Write a parser for the Pascal language (as defined by Jensen and Wirth, 2nd ed.), producing intermediate code trees as output. Your parser does not have to handle the following Pascal constructs: with ... do, packed, file of, set of, case; in general, if your parser legitimately handles the test programs, it will satisfy this assignment. Use one of the lexical analyzers that you wrote in the first two assignments as the lexical analyzer for this assignment. You may modify the lexical analyzer slightly if needed.
You may write the parser in one of the following ways (your choice):
The file pars1.y contains a small Yacc program for a Pascal subset; the files pars1c.c and pars1.lsp contain equivalent programs using operator precedence and recursive descent. You may use one of these files as the starting point for your program.
Yacc is described in the textbook in Section 4.9 . There is a man description of yacc on-line. Several books on Lex and Yacc are available. Yacc allows the syntax of a language to be described using context-free expressions. The Yacc compiler compiles these to produce tables to drive an LALR parser to parse the language. When a complete phrase has been found, a user-specified set of actions (written in C) is executed to produce the desired output, with special variable forms such as $1 etc. used to refer to the results associated with the symbols in the grammar production. Yacc is designed to use Lex by calling a routine yylex to get the next token and by getting the value of the token through the variable yylval.
If you wish, you can use your scanner program (rather than Lex program) with Yacc by: (1) renaming it yylex; (2) setting the variable yylval to the token value; and (3) returning as the value of yylex the operator number added to OPERATOR_BIAS, etc.
Routines for handling a symbol table and for pretty-printing intermediate code trees are provided in the files symtab.c and pprint.c; for Lisp, the files symtab.lsp and tokendefs.lsp contain similar functions. The files token.txt and symtab.txt describe token and symbol table entries.

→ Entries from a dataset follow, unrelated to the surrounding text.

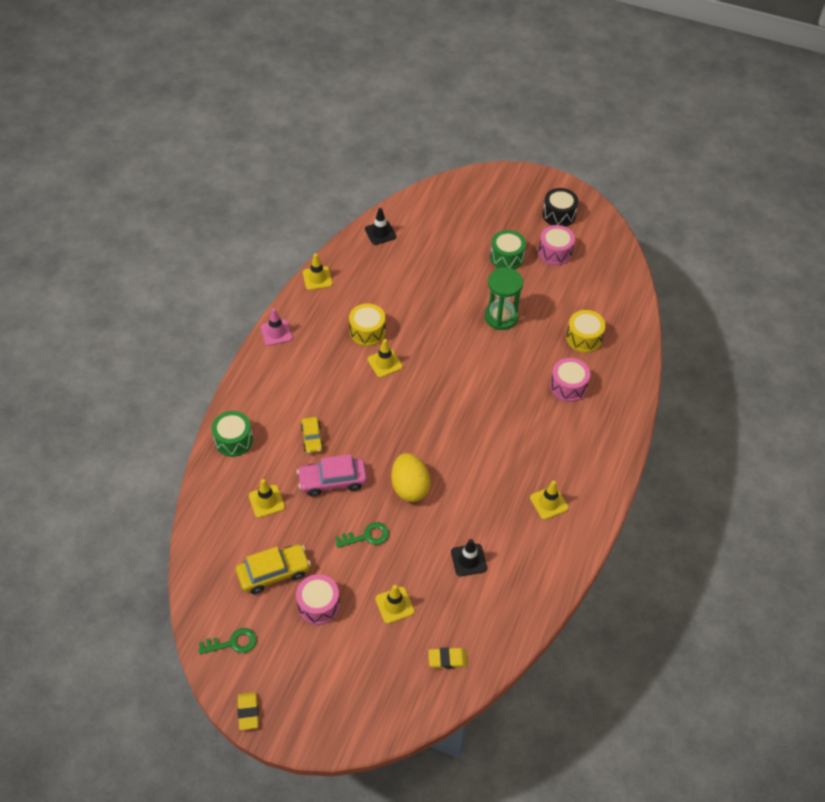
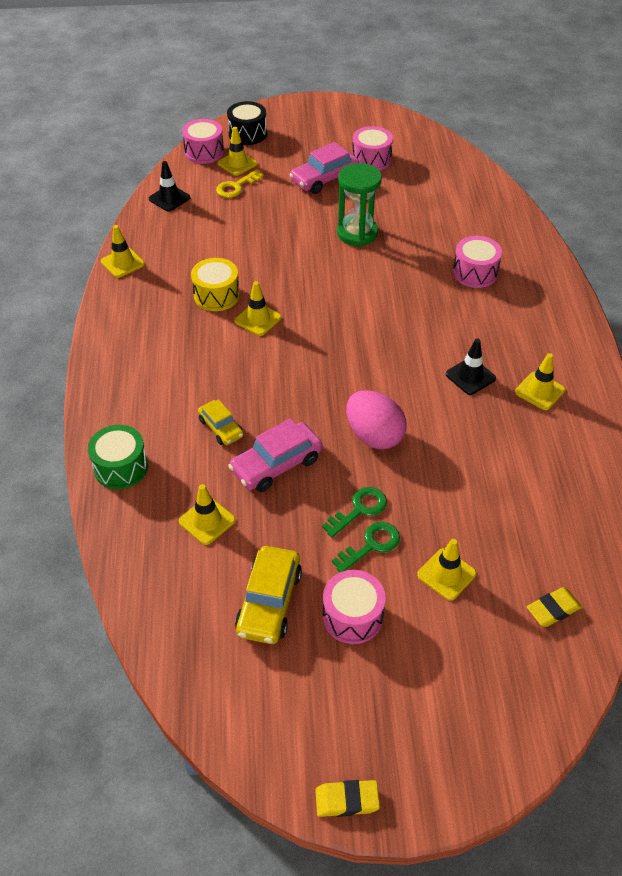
camera: 25 degrees left, 5 degrees down
(233, 643) = (268, 716): green key -> green key (371, 545)
(248, 712) = (347, 800): yellow eraser -> yellow eraser turned 60 degrees counterclockwise
(274, 572) = (269, 602): yellow car -> yellow car turned 150 degrees clockwise
(276, 332) = (106, 332): pink traffic cone -> none
(410, 487) = (374, 435): yellow egg -> pink egg
(429, 198) = (204, 152): none -> pink drum
(435, 240) = (236, 187): none -> yellow key
(448, 218) = (237, 164): none -> yellow traffic cone
(468, 560) = (496, 486): black traffic cone -> black traffic cone (470, 376)
(506, 257) = (324, 179): green drum -> pink car
(559, 215) = (351, 127): black drum -> black drum (247, 134)
(584, 338) = (457, 224): yellow drum -> none

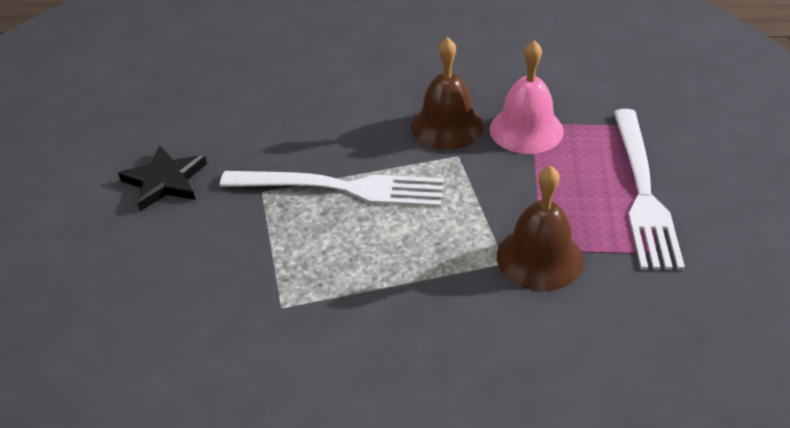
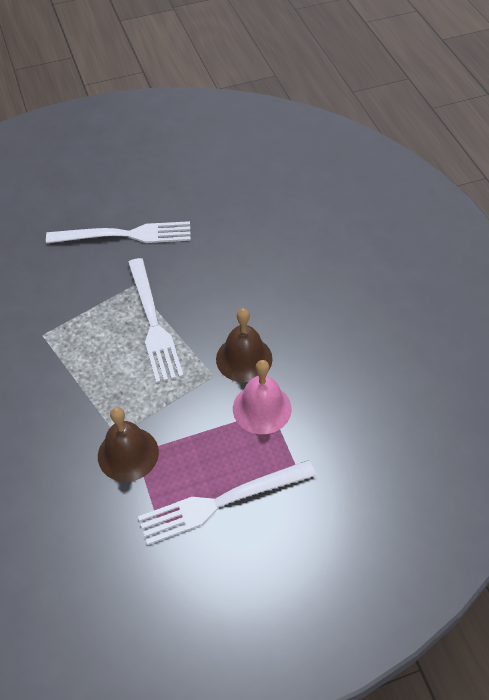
camera: 65 degrees right, 10 degrees up
(165, 181) = (125, 235): black star -> white fork

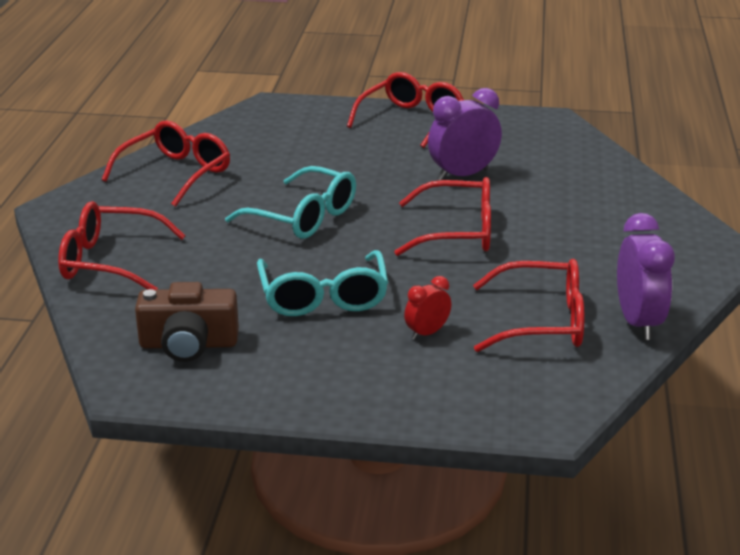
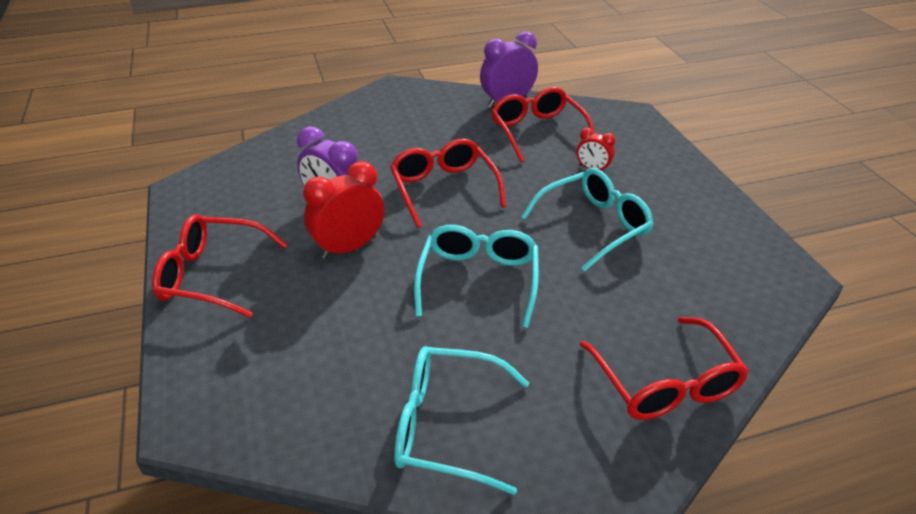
camera: 115 degrees left, 10 degrees up
(176, 173) = (446, 425): red glasses -> turquoise glasses
(188, 344) = (720, 270): brown camera -> none
(400, 172) = (349, 247): none -> red clock

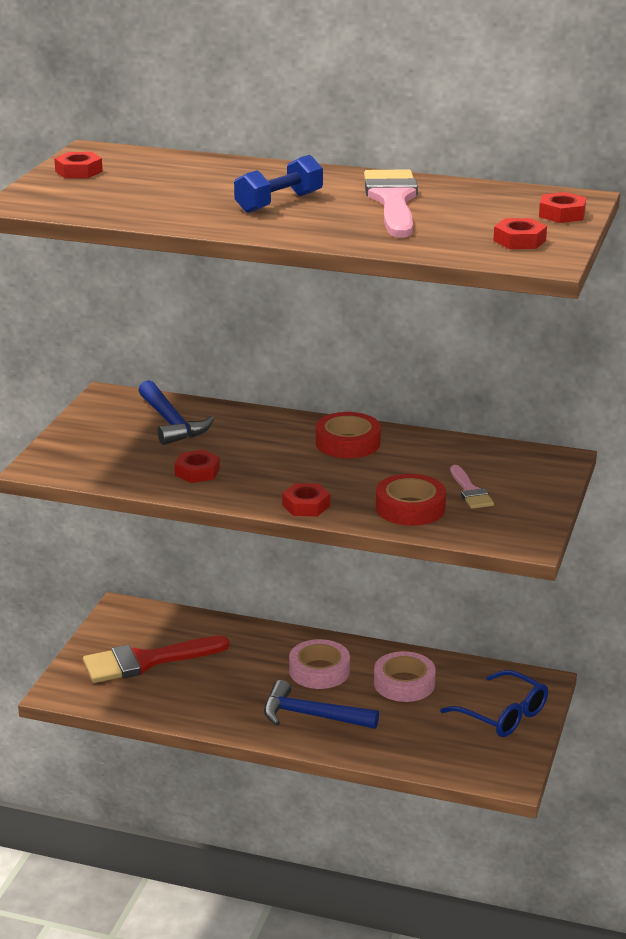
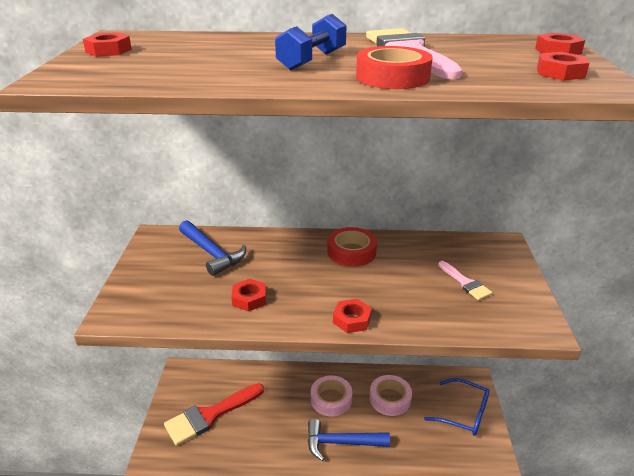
camera: 15 degrees left, 5 degrees up
(410, 508) = (433, 307): red tape -> red tape (392, 77)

The form of intermediate code will be abstract syntax trees using the same tokens as in the first two assignments. The file token.h provides constant values needed for Yacc or for a parser written in C; tokendefs.lsp has definitions for Lisp. Operators fix and float are defined to convert between fixed point (integer) and floating point; these will be generated by the compiler when needed. See the file pprint.c or tokendefs.lsp for a complete list of operator codes. File trivb.tree shows the tree structure for trivb.pas.
In addition to expression trees representing assignment statements, we will use trees with additional operators to represent other intermediate code statements:
|statement list:||(progn statement1 ... statementn )|
|conditional branch:||(if exp   statement1   statement2 ) or (if exp   statement1 )|
|goto:||(goto n )|
|label:||(label n )|
|function call:||(funcall fn   arg1 ... argn )|
|array reference:||(aref base   offset )|
|program:||(program name (progn args ) code )|
Only these forms are used in the intermediate code; other constructs, such as for loops, must be converted to these basic forms by the parser. The following is an example of output for graph1.pas; variations such as extra nested progn groups are okay. White space does not matter, but level of parenthesis nesting (shown by vertical alignment) does matter.
(program graph1 (progn output) (progn (:= i 0) (label 1) (if (<= i 32) (progn (:= x (* 6.250000e-02 (float i))) (:= y (* (funcall exp (- x)) (funcall sin (* 6.283180e+00 x)))) (:= n (fix (+ (funcall round (* 3.200000e+01 y)) 3.400000e+01))) (progn (label 0) (funcall write ' ') (:= n (- n 1)) (if (= n 0) (progn) (goto 0))) (funcall writeln '*') (:= i (+ i 1)) (goto 1)))))
Test your program on the files trivb.pas, graph1.pas, and pasrec.pas . graph1.pas is taken from the Jensen and Wirth book, while pasrec.pas exercises pointer, record, and array operations; we will compile them to machine code and execute them.